Dans sa poursuite, la famille Racicot-Tremblay alléguait que cette série d’événements était imputable à la première chirurgie effectuée par le Dr Aad. Comme celle-ci n’aurait pas été effectuée correctement, cela aurait eu pour effet de traumatiser les voies biliaires et d’entraîner toutes les complications subséquentes.

Deux poursuites depuis 2013

La poursuite intentée par la famille Racicot-Tremblay est la deuxième à laquelle le Dr Imad Aad a dû faire face au cours des dernières années. En décembre 2013, Michel Chrétien lui avait réclamé 963 000 $ à la suite d’une opération bâclée, un montant qui avait fini par passer à 1 364 000 $. Le dossier s’était finalement réglé hors cour le 15 novembre 2016.

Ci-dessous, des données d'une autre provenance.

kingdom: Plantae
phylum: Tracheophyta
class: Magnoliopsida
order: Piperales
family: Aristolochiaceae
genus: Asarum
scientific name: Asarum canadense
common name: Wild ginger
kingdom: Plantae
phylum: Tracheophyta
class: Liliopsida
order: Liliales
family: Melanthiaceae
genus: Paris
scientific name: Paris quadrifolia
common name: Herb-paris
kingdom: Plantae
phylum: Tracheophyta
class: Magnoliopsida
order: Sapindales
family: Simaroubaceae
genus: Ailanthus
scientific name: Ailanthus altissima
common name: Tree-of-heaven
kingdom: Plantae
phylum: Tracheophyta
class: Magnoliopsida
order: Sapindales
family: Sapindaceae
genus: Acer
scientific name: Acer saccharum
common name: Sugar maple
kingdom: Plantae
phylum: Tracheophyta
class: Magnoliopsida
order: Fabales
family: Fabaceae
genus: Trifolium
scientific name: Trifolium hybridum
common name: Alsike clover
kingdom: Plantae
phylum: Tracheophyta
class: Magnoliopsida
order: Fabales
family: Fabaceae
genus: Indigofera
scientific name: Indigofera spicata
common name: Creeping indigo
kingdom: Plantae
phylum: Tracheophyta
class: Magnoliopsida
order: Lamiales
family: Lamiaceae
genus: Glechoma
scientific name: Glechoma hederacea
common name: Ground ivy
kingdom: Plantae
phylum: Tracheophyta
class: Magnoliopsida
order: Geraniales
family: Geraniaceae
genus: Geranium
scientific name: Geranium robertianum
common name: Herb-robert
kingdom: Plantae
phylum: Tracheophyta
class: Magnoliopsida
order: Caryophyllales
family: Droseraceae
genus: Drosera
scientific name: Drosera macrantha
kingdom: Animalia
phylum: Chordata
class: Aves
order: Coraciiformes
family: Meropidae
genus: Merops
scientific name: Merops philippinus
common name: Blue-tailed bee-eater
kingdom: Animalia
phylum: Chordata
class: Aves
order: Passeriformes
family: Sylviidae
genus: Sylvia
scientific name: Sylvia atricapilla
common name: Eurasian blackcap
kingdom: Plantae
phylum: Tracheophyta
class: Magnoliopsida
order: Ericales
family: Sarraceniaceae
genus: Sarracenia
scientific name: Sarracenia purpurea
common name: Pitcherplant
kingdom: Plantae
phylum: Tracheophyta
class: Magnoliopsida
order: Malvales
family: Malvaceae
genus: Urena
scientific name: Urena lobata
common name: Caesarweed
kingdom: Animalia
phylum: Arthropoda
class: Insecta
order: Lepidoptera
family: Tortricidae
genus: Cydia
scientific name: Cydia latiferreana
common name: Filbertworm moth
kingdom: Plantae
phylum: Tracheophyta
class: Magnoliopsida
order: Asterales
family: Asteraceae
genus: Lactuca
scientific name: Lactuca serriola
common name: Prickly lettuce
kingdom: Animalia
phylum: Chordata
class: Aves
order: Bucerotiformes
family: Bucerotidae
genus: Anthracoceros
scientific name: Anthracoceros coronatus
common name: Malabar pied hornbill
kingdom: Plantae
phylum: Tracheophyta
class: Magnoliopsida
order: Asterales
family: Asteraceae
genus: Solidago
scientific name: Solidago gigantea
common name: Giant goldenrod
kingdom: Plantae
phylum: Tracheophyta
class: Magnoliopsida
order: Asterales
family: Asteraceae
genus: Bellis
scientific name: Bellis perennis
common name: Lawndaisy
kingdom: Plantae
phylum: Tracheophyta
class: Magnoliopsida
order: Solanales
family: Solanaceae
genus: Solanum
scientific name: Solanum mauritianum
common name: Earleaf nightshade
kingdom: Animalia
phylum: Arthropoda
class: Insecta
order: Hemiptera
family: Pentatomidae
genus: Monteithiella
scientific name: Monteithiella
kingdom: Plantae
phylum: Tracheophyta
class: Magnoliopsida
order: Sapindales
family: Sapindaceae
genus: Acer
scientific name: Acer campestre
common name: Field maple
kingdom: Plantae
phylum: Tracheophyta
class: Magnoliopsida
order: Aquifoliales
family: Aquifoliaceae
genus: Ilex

L’histoire s’était déroulée en 2011. Le 7 août, le chirurgien devait lui retirer la vésicule biliaire. Or, le 19 août 2011, alors que M. Chrétien souffrait encore de douleurs à l’abdomen, un examen avait révélé que l’organe se trouvait toujours en place. L’enquête réalisée par le Syndic du Collège des médecins avait conclu que l’opération n’avait pas été effectuée correctement. Le Dr Aad n’avait pas subi de sanctions, mais il avait dû suivre un stage de formation.